Source texts of formatted documents
*** Begin section ***

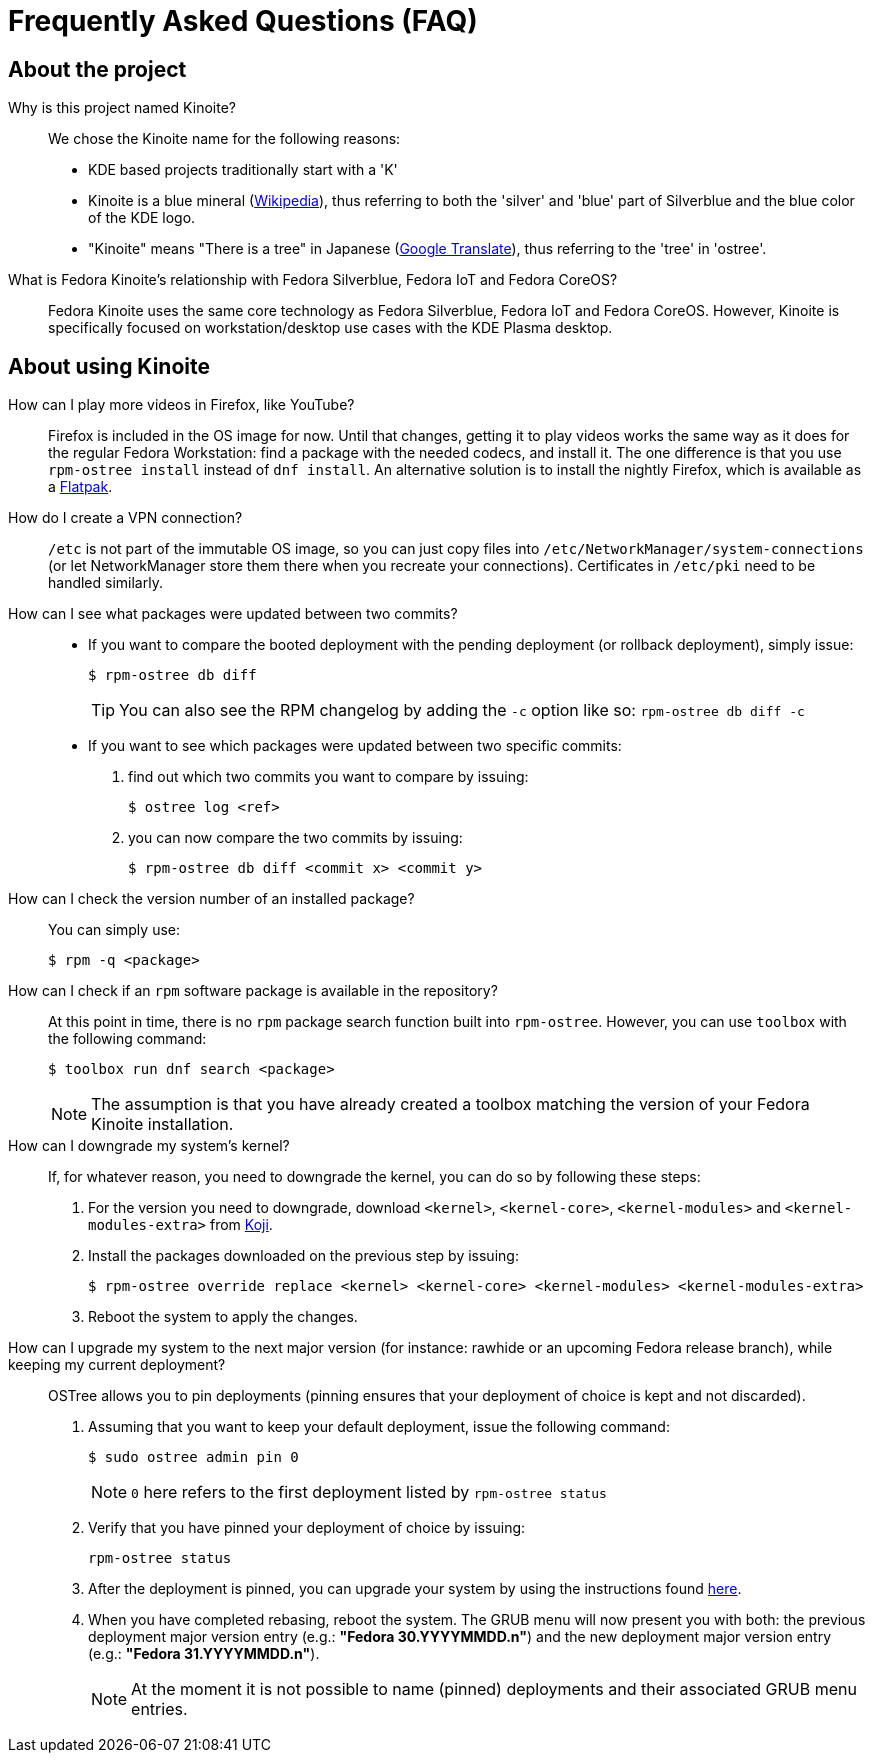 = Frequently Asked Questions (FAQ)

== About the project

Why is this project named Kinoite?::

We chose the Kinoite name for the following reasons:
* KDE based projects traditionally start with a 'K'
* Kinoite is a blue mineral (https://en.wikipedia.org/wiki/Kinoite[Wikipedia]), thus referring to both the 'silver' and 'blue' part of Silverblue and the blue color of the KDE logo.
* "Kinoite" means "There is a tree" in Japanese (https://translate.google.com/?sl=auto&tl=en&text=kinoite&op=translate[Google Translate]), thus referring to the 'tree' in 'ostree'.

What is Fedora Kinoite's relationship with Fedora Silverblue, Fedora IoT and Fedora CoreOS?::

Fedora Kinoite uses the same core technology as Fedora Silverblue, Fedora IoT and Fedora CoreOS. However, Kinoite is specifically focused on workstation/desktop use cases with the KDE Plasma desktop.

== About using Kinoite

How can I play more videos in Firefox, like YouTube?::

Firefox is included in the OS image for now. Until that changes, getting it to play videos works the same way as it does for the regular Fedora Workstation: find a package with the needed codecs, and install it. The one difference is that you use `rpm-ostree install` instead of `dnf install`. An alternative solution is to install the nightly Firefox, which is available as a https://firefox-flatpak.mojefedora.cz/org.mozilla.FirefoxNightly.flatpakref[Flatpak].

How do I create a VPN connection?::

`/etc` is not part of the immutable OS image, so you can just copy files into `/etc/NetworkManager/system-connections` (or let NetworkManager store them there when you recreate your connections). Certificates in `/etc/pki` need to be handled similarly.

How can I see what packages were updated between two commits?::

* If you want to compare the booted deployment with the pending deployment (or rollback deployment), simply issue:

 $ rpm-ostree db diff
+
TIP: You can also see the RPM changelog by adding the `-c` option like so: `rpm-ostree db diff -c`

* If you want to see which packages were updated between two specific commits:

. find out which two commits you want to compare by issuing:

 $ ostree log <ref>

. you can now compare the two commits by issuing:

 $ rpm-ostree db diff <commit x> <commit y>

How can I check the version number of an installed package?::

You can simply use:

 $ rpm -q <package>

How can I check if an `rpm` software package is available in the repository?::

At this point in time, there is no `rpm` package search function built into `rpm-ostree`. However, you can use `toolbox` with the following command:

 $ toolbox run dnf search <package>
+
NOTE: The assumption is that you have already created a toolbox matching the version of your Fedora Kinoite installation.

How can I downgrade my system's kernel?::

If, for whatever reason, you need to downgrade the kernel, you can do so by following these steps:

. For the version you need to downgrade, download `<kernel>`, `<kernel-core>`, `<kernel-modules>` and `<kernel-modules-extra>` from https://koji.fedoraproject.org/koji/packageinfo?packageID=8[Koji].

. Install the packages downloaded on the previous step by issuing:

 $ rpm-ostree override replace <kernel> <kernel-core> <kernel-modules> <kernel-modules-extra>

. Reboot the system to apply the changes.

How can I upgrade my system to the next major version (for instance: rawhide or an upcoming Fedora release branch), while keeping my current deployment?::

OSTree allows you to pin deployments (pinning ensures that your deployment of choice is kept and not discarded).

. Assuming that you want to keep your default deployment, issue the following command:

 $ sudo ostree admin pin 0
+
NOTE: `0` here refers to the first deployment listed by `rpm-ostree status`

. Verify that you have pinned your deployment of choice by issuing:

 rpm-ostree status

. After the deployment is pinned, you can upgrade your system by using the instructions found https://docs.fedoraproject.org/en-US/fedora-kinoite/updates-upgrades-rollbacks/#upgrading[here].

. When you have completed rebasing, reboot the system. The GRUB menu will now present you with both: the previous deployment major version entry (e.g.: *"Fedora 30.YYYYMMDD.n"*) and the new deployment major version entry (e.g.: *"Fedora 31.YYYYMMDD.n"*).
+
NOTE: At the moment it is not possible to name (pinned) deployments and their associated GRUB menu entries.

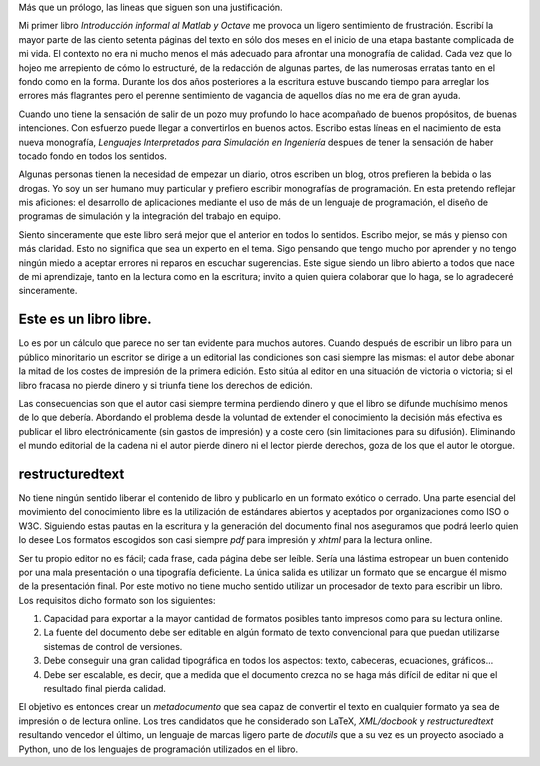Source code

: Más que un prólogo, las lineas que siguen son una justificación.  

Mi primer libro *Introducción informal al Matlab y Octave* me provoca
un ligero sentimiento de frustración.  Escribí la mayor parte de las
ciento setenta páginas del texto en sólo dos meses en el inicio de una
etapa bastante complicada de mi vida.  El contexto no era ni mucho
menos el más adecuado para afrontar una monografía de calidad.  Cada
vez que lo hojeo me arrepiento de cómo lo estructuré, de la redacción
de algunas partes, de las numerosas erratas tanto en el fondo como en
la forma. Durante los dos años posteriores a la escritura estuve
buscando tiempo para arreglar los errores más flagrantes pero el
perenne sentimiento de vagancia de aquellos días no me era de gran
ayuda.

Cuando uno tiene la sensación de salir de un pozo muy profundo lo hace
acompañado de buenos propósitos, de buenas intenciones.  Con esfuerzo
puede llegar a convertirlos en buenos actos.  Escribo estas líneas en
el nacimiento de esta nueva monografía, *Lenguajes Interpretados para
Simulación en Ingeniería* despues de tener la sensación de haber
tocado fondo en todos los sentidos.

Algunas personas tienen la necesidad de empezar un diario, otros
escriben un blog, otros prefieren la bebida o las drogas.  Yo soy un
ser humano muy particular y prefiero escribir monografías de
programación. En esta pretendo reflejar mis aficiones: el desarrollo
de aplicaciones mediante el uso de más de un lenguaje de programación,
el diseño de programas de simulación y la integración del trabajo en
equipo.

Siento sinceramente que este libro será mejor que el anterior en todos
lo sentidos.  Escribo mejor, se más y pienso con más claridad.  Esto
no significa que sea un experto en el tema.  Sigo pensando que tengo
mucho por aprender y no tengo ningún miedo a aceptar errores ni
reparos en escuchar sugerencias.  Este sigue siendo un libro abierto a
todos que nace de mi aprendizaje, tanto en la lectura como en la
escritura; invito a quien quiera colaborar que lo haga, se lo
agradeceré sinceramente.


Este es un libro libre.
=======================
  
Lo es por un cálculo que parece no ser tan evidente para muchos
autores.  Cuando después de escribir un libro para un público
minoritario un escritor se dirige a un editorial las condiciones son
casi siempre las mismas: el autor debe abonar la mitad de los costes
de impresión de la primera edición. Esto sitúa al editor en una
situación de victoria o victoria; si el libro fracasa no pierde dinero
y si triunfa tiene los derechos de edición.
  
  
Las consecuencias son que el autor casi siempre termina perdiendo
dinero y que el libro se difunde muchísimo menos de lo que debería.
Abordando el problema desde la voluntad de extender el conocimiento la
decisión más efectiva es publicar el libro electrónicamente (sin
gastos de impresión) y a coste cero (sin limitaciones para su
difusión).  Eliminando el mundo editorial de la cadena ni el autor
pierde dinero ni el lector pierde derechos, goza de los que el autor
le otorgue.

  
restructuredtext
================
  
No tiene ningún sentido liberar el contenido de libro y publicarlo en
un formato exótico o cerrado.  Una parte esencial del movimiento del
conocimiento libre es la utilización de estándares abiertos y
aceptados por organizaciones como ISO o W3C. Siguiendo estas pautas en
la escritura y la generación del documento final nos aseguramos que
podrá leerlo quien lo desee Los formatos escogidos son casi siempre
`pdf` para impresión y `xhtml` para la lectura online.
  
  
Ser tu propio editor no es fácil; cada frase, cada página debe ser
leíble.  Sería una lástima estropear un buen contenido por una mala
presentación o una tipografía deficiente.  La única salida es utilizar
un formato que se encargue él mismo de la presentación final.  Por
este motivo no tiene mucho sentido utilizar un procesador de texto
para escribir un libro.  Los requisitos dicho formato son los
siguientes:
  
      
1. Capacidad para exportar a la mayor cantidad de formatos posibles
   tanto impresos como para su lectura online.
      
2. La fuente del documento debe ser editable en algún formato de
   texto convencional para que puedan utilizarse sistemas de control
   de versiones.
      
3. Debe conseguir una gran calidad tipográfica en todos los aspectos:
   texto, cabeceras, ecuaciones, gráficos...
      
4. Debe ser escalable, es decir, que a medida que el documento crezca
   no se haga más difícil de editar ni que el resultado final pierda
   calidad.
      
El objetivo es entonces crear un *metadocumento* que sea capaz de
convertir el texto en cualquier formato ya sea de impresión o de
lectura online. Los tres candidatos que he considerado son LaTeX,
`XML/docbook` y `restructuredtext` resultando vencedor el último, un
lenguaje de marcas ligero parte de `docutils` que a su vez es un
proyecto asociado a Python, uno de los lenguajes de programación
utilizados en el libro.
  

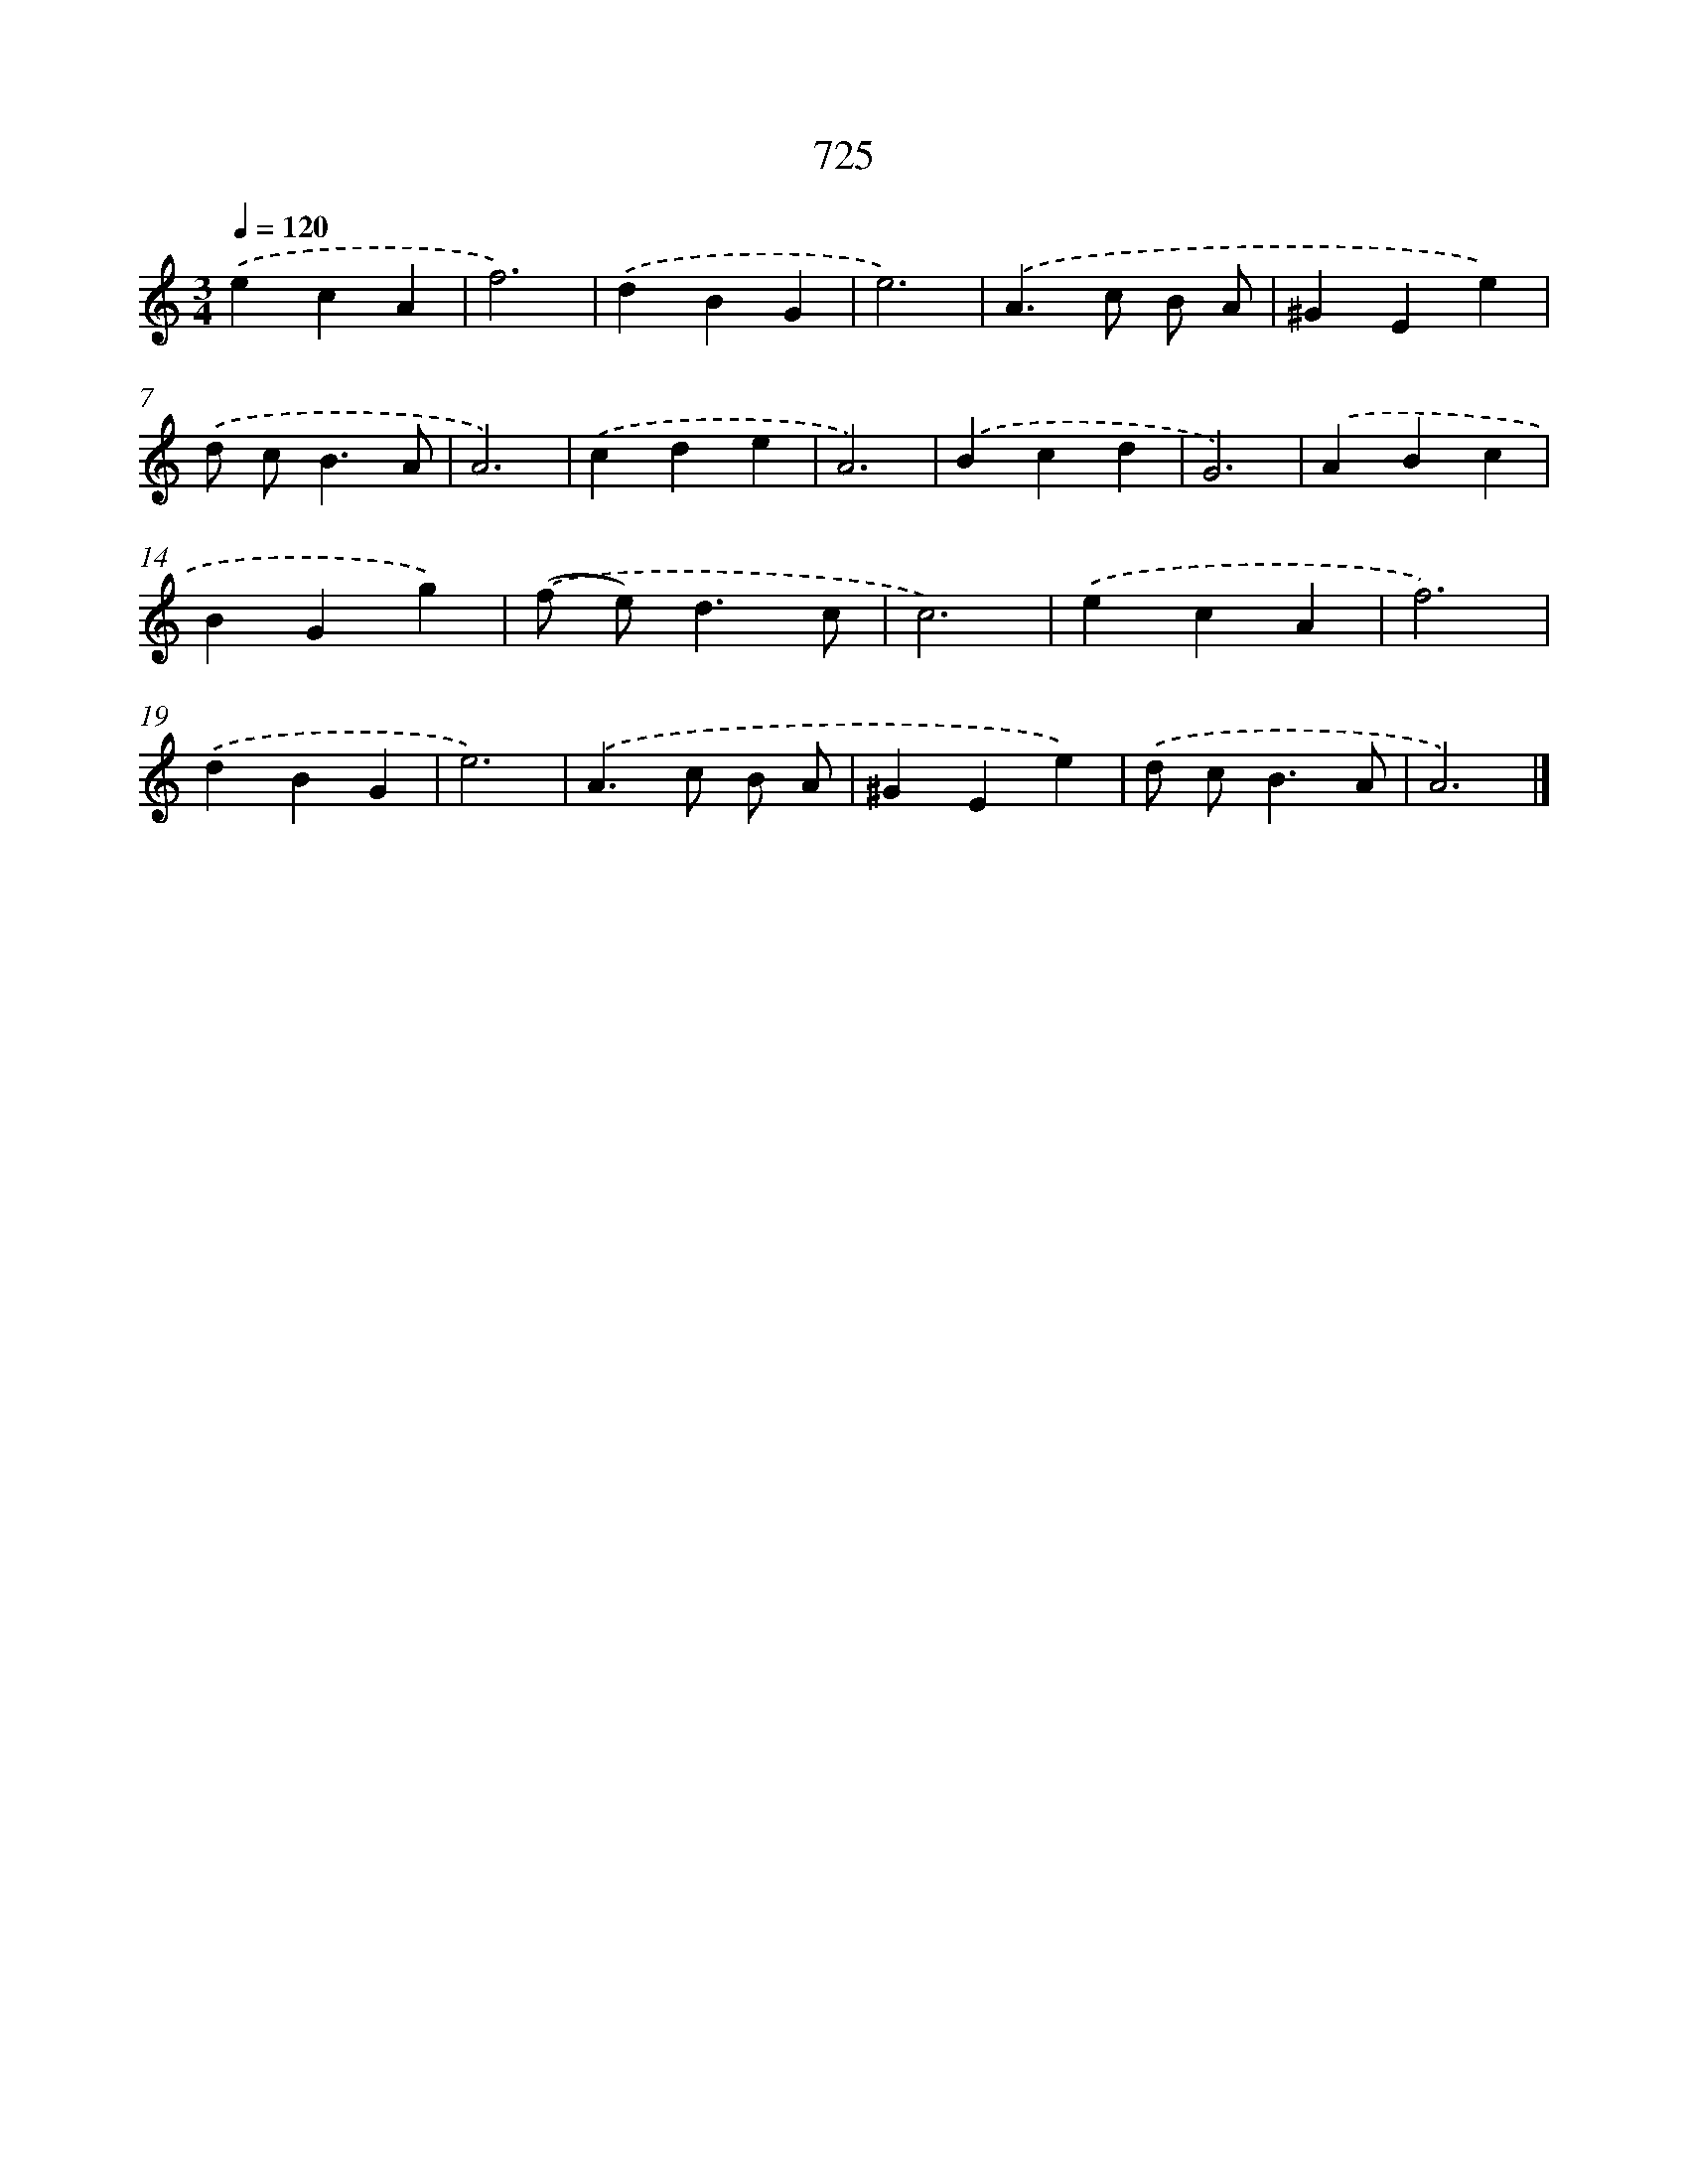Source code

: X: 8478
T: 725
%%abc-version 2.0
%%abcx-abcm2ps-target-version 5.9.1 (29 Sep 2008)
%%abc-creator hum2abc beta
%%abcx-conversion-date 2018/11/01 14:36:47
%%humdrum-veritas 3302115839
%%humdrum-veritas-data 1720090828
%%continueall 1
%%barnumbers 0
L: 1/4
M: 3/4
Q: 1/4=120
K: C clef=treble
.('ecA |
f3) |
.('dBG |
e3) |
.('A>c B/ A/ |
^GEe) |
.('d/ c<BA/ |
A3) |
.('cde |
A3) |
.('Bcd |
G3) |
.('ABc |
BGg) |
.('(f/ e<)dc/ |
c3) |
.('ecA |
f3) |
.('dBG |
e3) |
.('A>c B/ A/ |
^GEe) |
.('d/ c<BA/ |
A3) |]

*** End section ***

EXERCISE PROMPT:
Print, from the entries above, the line with "un ligero sentimiento", the line with "de algunas partes, de" and all lines between them, exactly and with nothing else.

EXERCISE RESPONSE:
un ligero sentimiento de frustración.  Escribí la mayor parte de las
ciento setenta páginas del texto en sólo dos meses en el inicio de una
etapa bastante complicada de mi vida.  El contexto no era ni mucho
menos el más adecuado para afrontar una monografía de calidad.  Cada
vez que lo hojeo me arrepiento de cómo lo estructuré, de la redacción
de algunas partes, de las numerosas erratas tanto en el fondo como en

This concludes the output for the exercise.